Consider each line of the material below and note whether it holds "Version". State how many do, and nothing else.

------------------------------------------------

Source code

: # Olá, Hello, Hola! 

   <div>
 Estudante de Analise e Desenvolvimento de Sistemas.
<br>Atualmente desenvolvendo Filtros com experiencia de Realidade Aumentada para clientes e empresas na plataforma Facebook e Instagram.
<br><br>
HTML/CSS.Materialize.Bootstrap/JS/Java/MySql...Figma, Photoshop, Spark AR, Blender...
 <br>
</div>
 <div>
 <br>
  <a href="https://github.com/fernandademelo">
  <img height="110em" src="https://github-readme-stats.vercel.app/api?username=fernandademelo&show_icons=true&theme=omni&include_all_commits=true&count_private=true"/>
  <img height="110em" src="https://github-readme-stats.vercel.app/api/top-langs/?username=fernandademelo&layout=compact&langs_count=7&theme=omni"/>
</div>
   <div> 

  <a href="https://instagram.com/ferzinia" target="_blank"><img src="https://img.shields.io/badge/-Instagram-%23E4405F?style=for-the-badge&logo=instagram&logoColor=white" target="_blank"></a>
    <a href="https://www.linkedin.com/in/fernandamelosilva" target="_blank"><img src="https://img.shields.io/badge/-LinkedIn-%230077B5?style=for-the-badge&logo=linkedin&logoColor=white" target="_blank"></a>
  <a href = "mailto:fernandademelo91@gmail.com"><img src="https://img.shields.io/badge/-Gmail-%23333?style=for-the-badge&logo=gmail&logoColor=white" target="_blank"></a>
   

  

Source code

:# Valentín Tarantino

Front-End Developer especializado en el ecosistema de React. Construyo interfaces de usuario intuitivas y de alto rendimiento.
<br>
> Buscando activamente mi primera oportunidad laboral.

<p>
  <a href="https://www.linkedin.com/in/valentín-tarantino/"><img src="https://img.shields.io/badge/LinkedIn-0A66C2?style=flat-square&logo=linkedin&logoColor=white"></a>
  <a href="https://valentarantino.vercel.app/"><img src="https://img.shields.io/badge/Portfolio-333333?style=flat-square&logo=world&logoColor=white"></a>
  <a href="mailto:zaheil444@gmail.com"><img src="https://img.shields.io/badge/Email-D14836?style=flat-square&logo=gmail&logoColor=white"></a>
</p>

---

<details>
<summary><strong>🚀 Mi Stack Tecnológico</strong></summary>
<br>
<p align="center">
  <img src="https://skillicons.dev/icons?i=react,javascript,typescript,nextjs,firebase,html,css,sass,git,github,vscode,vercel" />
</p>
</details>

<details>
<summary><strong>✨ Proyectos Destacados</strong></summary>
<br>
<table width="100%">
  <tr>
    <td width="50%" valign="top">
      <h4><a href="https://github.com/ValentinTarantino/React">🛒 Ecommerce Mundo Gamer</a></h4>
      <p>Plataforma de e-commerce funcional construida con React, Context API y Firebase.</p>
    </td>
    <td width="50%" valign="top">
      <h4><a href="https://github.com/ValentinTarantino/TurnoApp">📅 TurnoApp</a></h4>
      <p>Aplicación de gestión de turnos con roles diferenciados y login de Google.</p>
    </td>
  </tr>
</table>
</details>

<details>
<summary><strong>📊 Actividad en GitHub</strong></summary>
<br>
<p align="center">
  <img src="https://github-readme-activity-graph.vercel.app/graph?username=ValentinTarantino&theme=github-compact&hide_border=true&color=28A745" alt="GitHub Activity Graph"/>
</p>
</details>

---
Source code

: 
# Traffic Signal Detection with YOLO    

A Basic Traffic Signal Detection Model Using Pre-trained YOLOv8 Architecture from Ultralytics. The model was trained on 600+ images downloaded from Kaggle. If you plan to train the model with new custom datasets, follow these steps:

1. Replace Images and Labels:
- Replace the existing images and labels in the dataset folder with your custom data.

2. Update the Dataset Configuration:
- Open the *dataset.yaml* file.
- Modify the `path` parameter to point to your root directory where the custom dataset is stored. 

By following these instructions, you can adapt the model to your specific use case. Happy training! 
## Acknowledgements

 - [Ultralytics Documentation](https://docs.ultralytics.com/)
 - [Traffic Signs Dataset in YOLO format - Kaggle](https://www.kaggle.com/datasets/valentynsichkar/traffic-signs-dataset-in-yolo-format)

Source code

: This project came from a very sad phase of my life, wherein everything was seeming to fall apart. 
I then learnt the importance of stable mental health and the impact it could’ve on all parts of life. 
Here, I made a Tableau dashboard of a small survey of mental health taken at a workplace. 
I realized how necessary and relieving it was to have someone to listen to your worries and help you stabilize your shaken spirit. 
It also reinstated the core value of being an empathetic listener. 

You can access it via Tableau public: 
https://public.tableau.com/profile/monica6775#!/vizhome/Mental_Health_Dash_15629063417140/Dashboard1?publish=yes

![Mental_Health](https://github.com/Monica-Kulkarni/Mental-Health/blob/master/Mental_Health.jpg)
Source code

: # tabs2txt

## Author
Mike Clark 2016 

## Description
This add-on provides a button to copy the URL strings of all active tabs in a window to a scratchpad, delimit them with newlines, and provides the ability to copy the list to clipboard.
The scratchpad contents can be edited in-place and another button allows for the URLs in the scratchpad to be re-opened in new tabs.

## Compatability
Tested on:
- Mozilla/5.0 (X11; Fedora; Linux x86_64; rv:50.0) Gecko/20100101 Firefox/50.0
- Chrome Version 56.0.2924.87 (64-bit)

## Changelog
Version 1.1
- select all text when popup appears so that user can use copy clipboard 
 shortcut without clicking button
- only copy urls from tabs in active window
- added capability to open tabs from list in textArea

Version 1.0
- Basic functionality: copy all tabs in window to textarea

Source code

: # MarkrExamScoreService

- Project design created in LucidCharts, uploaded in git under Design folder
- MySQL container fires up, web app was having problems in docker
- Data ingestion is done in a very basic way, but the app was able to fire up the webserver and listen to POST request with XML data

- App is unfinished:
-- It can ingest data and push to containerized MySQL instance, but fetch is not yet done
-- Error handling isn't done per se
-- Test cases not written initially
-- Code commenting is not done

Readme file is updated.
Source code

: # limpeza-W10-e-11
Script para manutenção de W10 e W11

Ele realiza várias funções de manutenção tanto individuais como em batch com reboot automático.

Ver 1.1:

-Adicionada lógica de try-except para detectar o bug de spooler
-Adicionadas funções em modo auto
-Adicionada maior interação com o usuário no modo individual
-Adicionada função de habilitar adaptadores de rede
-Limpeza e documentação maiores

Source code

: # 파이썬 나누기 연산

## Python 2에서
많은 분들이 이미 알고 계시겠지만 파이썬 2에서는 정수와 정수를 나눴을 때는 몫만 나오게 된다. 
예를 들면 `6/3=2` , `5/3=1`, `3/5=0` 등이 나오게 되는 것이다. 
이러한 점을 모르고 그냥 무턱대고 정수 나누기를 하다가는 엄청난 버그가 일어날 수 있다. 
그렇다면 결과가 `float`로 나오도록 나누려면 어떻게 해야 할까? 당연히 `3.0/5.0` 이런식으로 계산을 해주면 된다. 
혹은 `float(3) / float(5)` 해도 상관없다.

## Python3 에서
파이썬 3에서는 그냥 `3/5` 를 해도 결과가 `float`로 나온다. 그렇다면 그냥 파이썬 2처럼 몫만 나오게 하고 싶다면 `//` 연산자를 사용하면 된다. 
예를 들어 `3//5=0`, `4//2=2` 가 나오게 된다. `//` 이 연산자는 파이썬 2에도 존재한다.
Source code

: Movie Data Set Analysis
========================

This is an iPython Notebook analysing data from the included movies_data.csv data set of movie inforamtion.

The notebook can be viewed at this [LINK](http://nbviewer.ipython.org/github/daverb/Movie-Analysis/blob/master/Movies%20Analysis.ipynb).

------------------------------------------------

Solution to the exercise: 3